## To do
Name every component that the article on DNA-based computer chips lists for precise assembly on the positioned DNA nanostructures.

[Reading passage]

In order to meet the demand for ever smaller and faster computer chips, IBM and the California Institute of Technology have been researching the use of DNA molecules in microprocessors. It turns out that the building blocks of life may help keep alive Moore’s Law that computer performance doubles every two years.
IBM researchers and Caltech scientists have found that “the tiny components that run along a chip’s silicone surface will self-adhere to previously laid down DNA patterns,” according to an August 17 InformationWeek story. This means that microchip designers can use DNA as a complex framework to which microscopic materials can be added to form a computer chip.
Such incredibly small-scale chip construction would be one way for computer processing speed to continue its current pace in accordance with Moore’s Law. Intel co-founder Gordon Moore predicted back in 1965 that the number of transistors on a computer chip would double about every two years. Roughly speaking, double the transistors equals double the computer performance for the same price.
For the past two decades, this pace has been kept up primarily by decreasing the size of chip components. Now that these parts have become microscopic, it is becoming harder to keep doubling the transistors by shrinking their size. “The cost involved in shrinking features to improve performance is a limiting factor in keeping pace with Moore’s Law and a concern across the semiconductor industry,” said Spike Narayan, Science & Technology manager at IBM’s Almaden research lab in San Jose, California.
Narayan thinks that the DNA-based microchip design being pioneered by IBM and Caltech could be the breakthrough needed to keep Moore’s prediction on track: “The combination of this directed self-assembly with today’s fabrication technology could lead to substantial savings in the most expensive and challenging part of the chip-making process.”
CNET noted on August 17 that “new chip plants typically cost billions of dollars to build, and the tab goes up as chip circuits get smaller.” But IBM sees a better return on investment with DNA-based chip construction: “The utility of this approach lies in the fact that the positioned DNA nanostructures can serve as scaffolds, or miniature circuit boards, for the precise assembly of components, such as carbon nanotubes, nanowires, and nanoparticles.”
No mention was made as to the source of the DNA molecules or whether they would in any way be subject to mutation as can happen in a living organism. InformationWeek said IBM plans to publish its research in the September issue of Nature Nanotechnology. It will be interesting to learn the specifics of how they propose to make good things come in such very, very small packages.

[/Reading passage]
[Excerpted data]

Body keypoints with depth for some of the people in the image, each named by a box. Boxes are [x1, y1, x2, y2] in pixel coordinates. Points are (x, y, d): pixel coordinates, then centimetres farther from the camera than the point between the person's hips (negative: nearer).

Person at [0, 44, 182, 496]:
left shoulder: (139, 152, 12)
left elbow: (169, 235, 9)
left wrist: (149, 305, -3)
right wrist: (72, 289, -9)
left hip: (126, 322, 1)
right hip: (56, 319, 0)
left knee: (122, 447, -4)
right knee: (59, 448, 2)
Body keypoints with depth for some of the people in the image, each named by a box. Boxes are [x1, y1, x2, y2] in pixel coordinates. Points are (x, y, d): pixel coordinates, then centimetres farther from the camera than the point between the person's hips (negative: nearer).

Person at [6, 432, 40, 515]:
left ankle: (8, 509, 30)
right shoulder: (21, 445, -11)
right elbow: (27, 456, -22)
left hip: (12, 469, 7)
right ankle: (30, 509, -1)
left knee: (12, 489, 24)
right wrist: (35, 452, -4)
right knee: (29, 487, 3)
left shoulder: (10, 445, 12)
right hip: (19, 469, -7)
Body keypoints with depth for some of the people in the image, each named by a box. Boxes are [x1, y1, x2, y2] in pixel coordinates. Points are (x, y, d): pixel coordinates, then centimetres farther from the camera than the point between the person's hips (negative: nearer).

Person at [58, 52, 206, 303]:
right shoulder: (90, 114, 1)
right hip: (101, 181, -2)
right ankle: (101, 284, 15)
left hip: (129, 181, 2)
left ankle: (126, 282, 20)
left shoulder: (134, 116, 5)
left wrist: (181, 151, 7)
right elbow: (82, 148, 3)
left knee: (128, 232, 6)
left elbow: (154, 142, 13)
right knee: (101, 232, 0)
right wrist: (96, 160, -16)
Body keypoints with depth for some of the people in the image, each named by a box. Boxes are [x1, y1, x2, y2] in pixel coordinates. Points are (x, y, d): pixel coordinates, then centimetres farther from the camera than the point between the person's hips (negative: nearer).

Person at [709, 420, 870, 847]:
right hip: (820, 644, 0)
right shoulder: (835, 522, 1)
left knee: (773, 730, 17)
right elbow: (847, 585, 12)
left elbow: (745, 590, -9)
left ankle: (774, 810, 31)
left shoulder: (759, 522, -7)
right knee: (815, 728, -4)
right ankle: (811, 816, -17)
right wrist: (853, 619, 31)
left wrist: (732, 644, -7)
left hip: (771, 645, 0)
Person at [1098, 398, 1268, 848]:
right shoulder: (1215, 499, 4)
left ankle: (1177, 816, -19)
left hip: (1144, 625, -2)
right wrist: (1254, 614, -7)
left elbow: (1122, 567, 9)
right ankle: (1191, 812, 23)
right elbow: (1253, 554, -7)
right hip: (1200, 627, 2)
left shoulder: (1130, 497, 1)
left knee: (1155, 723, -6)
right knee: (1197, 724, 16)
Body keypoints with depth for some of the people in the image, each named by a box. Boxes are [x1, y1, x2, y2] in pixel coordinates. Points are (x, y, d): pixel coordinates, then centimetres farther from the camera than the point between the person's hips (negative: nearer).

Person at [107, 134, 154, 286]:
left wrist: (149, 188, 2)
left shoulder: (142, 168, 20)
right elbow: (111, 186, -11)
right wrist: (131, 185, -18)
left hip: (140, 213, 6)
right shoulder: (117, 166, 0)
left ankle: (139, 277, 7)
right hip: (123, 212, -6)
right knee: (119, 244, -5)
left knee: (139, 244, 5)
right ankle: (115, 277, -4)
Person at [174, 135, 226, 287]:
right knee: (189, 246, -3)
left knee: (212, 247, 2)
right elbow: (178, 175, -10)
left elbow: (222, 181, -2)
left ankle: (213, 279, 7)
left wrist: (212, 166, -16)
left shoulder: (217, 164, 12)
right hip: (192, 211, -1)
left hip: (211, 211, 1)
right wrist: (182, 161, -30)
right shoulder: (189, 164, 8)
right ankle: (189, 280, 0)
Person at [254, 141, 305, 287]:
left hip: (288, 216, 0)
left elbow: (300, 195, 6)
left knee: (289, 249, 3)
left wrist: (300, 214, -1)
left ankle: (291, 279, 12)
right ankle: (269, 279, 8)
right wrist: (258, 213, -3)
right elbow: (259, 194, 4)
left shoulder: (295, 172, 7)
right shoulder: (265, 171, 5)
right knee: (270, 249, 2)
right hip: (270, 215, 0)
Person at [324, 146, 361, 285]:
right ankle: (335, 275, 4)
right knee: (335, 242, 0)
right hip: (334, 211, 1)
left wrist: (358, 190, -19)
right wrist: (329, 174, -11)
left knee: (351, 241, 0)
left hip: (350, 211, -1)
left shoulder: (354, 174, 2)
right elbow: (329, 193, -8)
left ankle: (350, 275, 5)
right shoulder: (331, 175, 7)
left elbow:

[/Excerpted data]

## Result
Carbon nanotubes, nanowires, nanoparticles